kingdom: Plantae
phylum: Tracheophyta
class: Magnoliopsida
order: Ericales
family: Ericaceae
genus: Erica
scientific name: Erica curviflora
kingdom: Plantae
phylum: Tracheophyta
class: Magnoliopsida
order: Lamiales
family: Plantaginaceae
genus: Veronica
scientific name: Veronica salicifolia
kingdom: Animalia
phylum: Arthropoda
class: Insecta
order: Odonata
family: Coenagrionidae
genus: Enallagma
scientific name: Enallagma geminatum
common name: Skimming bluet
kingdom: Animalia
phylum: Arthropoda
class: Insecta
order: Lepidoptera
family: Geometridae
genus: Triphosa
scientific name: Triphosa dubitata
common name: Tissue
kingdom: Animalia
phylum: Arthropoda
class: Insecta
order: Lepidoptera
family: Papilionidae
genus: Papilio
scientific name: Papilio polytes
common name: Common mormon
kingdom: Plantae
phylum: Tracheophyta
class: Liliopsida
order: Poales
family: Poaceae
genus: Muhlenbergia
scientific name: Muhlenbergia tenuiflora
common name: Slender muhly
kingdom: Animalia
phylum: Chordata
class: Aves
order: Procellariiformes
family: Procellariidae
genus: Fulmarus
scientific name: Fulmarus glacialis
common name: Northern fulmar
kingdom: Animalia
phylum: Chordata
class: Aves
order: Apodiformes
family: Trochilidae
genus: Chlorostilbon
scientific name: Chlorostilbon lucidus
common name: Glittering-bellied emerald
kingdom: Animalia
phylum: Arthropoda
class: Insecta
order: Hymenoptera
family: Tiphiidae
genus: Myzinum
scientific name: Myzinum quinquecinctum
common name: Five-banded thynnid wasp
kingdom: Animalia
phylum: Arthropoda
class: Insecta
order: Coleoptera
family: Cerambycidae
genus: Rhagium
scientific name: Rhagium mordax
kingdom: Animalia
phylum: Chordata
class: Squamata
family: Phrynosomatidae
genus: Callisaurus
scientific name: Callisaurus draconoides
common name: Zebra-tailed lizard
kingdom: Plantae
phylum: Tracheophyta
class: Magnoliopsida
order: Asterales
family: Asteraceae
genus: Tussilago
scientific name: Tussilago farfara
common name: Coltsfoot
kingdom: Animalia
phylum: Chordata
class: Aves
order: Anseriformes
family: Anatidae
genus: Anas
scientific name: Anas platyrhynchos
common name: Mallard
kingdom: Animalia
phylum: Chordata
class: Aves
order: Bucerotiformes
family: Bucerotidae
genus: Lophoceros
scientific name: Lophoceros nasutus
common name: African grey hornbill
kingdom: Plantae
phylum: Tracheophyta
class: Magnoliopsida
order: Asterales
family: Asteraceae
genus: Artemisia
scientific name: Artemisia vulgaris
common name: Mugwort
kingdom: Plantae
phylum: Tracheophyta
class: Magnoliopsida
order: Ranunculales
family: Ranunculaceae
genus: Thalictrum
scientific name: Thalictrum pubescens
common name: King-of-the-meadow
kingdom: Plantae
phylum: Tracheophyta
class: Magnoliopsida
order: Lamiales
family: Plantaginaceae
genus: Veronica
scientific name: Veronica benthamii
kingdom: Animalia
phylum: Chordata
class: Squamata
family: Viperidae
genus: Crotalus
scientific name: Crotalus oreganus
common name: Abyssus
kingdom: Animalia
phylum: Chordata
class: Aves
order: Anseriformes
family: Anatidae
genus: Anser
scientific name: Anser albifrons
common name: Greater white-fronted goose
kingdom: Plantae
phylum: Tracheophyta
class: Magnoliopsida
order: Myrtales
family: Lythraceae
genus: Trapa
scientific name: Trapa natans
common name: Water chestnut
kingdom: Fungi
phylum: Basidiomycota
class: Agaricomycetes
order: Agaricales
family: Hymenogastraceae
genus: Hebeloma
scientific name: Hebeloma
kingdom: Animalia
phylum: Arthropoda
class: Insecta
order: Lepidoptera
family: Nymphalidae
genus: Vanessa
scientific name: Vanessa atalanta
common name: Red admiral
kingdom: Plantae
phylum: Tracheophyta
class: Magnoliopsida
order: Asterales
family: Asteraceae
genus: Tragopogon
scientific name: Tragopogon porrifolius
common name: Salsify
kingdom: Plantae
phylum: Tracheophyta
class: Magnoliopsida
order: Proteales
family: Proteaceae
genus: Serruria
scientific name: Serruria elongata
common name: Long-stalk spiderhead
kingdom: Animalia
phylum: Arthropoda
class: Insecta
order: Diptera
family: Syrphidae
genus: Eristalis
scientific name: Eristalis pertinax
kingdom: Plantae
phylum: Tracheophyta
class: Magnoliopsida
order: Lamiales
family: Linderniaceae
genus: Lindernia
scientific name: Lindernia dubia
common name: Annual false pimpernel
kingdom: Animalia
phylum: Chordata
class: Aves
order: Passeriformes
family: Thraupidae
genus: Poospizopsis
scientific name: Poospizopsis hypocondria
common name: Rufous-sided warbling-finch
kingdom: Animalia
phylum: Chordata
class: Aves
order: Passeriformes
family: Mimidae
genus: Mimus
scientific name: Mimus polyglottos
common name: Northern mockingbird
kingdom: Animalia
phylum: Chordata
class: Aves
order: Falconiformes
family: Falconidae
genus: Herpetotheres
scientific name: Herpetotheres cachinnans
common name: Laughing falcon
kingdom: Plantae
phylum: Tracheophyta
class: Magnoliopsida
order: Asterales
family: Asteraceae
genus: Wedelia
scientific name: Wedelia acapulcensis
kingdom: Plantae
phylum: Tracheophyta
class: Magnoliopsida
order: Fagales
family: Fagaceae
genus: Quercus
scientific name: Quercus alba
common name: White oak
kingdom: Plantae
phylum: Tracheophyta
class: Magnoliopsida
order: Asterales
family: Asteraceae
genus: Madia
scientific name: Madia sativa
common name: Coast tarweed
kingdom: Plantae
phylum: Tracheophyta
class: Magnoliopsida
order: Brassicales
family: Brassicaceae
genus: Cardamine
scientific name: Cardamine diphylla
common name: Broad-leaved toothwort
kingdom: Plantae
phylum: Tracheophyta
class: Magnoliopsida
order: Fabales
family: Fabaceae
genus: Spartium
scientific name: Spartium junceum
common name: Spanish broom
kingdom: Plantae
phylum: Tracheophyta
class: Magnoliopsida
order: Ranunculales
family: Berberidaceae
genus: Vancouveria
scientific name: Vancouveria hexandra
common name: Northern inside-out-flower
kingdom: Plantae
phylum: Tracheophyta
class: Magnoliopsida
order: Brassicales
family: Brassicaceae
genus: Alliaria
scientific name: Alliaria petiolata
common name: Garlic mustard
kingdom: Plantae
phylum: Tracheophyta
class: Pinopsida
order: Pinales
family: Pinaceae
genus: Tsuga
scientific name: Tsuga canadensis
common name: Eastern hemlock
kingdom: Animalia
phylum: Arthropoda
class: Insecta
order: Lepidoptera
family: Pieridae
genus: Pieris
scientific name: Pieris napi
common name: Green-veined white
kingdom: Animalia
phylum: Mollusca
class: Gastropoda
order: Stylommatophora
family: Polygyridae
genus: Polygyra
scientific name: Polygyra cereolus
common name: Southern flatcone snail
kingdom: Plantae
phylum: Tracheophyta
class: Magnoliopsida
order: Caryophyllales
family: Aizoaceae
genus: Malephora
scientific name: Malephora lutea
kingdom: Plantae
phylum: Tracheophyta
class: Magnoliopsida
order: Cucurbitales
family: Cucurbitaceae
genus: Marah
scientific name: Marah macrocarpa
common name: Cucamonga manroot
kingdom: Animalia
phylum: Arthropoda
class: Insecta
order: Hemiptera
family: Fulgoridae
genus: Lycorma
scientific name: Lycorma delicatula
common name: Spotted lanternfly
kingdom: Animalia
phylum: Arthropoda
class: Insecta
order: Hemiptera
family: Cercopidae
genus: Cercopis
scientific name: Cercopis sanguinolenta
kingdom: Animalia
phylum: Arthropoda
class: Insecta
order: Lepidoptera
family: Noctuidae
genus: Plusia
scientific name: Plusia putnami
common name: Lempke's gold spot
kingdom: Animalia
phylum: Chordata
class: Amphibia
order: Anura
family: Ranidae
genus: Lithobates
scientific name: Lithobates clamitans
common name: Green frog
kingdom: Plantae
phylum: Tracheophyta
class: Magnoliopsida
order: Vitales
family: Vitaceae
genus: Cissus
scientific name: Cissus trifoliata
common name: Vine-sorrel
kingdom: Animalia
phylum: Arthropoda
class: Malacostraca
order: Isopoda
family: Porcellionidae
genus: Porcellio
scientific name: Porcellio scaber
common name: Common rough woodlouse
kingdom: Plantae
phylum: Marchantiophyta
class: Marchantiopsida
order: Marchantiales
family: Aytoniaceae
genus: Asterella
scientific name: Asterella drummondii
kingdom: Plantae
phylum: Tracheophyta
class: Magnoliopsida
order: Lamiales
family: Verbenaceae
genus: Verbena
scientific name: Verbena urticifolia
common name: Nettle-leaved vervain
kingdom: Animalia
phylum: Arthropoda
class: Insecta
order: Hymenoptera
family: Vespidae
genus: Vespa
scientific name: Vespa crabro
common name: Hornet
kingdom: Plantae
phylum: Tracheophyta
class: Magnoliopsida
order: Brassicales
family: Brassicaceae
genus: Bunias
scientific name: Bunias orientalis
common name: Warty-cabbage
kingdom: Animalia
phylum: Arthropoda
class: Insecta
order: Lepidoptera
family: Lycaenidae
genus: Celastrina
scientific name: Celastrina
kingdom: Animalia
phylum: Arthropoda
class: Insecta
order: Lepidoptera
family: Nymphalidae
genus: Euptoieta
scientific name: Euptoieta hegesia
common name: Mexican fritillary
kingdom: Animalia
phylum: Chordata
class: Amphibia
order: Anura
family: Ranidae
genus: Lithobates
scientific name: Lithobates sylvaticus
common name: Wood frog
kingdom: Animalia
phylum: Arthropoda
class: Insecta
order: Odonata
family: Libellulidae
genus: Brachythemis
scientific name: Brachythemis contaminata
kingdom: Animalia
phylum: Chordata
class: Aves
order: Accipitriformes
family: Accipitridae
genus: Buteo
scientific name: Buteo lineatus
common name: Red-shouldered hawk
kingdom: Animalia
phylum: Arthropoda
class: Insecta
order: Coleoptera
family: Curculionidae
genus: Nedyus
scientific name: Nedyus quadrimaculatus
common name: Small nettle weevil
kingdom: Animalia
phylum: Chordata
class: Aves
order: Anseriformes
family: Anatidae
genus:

::::::::::

• [YOUR GOAL]:
Copy out the lines above verbatim, starting with the line containing "genus: Lindernia" and ending with the line containing "genus: Wedelia", including both of those lines.

• [WORKED SOLUTION]:
genus: Lindernia
scientific name: Lindernia dubia
common name: Annual false pimpernel
kingdom: Animalia
phylum: Chordata
class: Aves
order: Passeriformes
family: Thraupidae
genus: Poospizopsis
scientific name: Poospizopsis hypocondria
common name: Rufous-sided warbling-finch
kingdom: Animalia
phylum: Chordata
class: Aves
order: Passeriformes
family: Mimidae
genus: Mimus
scientific name: Mimus polyglottos
common name: Northern mockingbird
kingdom: Animalia
phylum: Chordata
class: Aves
order: Falconiformes
family: Falconidae
genus: Herpetotheres
scientific name: Herpetotheres cachinnans
common name: Laughing falcon
kingdom: Plantae
phylum: Tracheophyta
class: Magnoliopsida
order: Asterales
family: Asteraceae
genus: Wedelia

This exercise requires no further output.